Forty percent of generative AI (GenAI) solutions will be multimodal by 2027, up from 1% in 2023, according to Gartner. This shift from individual to multimodal models provides an enhanced human-AI interaction and an opportunity for GenAI-enabled offerings to be differentiated.
Erick Brethenoux, Distinguished VP Analyst at Gartner, said, “As the GenAI market evolves towards models natively trained on more than one modality, this helps capture relationships between different data streams and has the potential to scale the benefits of GenAI across all data types and applications. It also allows AI to support humans in performing more tasks, regardless of the environment.”
Multimodal GenAI is one of two technologies identified in the 2024 Gartner Hype Cycle for Generative AI, where early adoption has potential to lead to notable competitive advantage and time-to-market benefits. Along with open-source large language models (LLMs), both technologies have high impact potential on organizations within the next five years.
Among the GenAI innovations Gartner expects will reach mainstream adoption within 10 years, two technologies have been identified as offering the highest potential – domain-specific GenAI models and autonomous agents.
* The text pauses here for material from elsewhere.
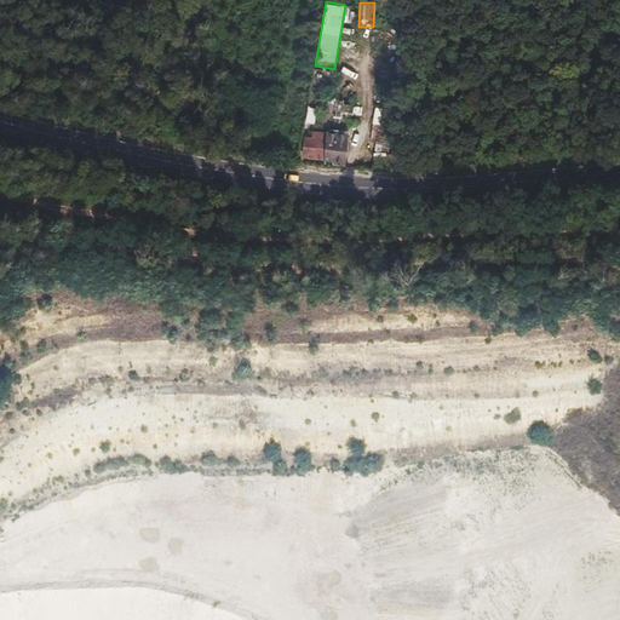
[(343,102),(336,102),(336,95),(322,93),(321,115),(342,116),(343,102)]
“Navigating the GenAI ecosystem will continue to be overwhelming for enterprises due to a chaotic and fast-moving ecosystem of technologies and vendors,” said Arun Chandrasekaran, Distinguished VP Analyst at Gartner. “GenAI is in the Trough of Disillusionment with the beginning of industry consolidation. Real benefits will emerge once the hype subsides, with advances in capabilities likely to come at a rapid pace over the next few years.”
Multimodal GenAI
Multimodal GenAI will have a transformational impact on enterprise applications by enabling the addition of new features and functionality otherwise unachievable. The impact is not limited to specific industries or use cases, and can be applied at any touchpoint between AI and humans. Today, many multimodal models are limited to two or three modalities, though this will increase over the next few years to include more.
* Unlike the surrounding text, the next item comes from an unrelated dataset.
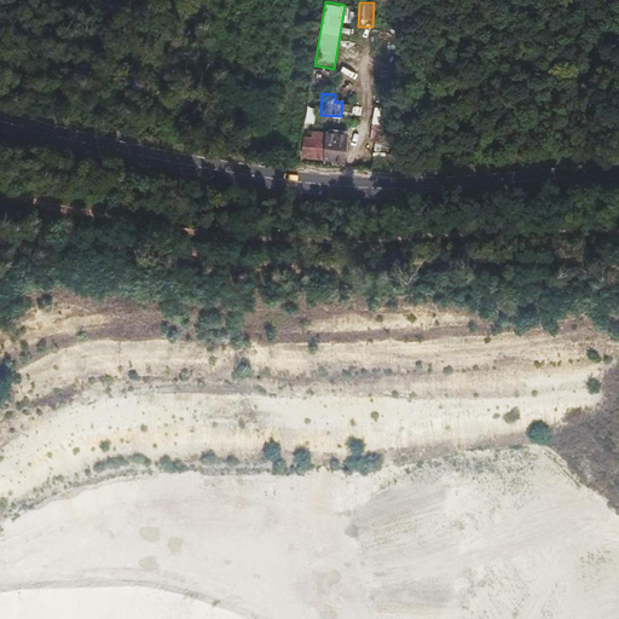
[(306,117),(317,117),(318,102),(307,102),(306,117)]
“In the real world, people encounter and comprehend information through a combination of different modalities such as audio, visual and sensing,” said Brethenoux. “Multimodal GenAI is important because data is typically multimodal. When single modality models are combined or assembled to support multimodal GenAI applications, it often leads to latency and less accurate results, resulting in a lower quality experience.”
Open-source LLMs
Open-source LLMs are deep-learning foundation models that accelerate enterprise value from the implementation of GenAI, by democratizing commercial access and allowing developers to optimize models for specific tasks and use cases. Additionally, they provide access to developer communities in enterprises, academia and other research roles that are working toward common goals to improve and make the models more valuable.
“Open-source LLMs increase innovation potential through customization, better control over privacy and security, model transparency, ability to leverage collaborative development, and potential to reduce vendor lock-in,” said Chandrasekaran. “Ultimately, they offer enterprises smaller models that are easier and less costly to train, and enable business applications and core business processes.”
Domain-specific GenAI models
Domain-specific GenAI models are optimized for the needs of specific industries, business functions or tasks. They can improve use-case alignment within the enterprise, while delivering improved accuracy, security and privacy, as well as better contextualized answers. This reduces the need for advanced prompt engineering compared with general-purpose models and can lower hallucination risks through targeted training.
“Domain-specific models can achieve faster time to value, improved performance and enhanced security for AI projects by providing a more advanced starting point for industry-specific tasks,” said Chandrasekaran. “This will encourage broader adoption of GenAI because organizations will be able to apply them to use cases where general-purpose models are not performant enough.”
Autonomous agents
Autonomous agents are combined systems that achieve defined goals without human intervention. They use a variety of AI techniques to identify patterns in their environment, make decisions, invoke a sequence of actions and generate outputs. These agents have the potential to learn from their environment and improve over time, enabling them to handle complex tasks.
“Autonomous agents represent a significant shift in AI capabilities,” said Brethenoux. “Their independent operation and decision capabilities enable them to improve business operations, enhance customer experiences and enable new products and services. This will likely deliver cost savings, granting a competitive edge. It also poses an organizational workforce shift from delivery to supervision.”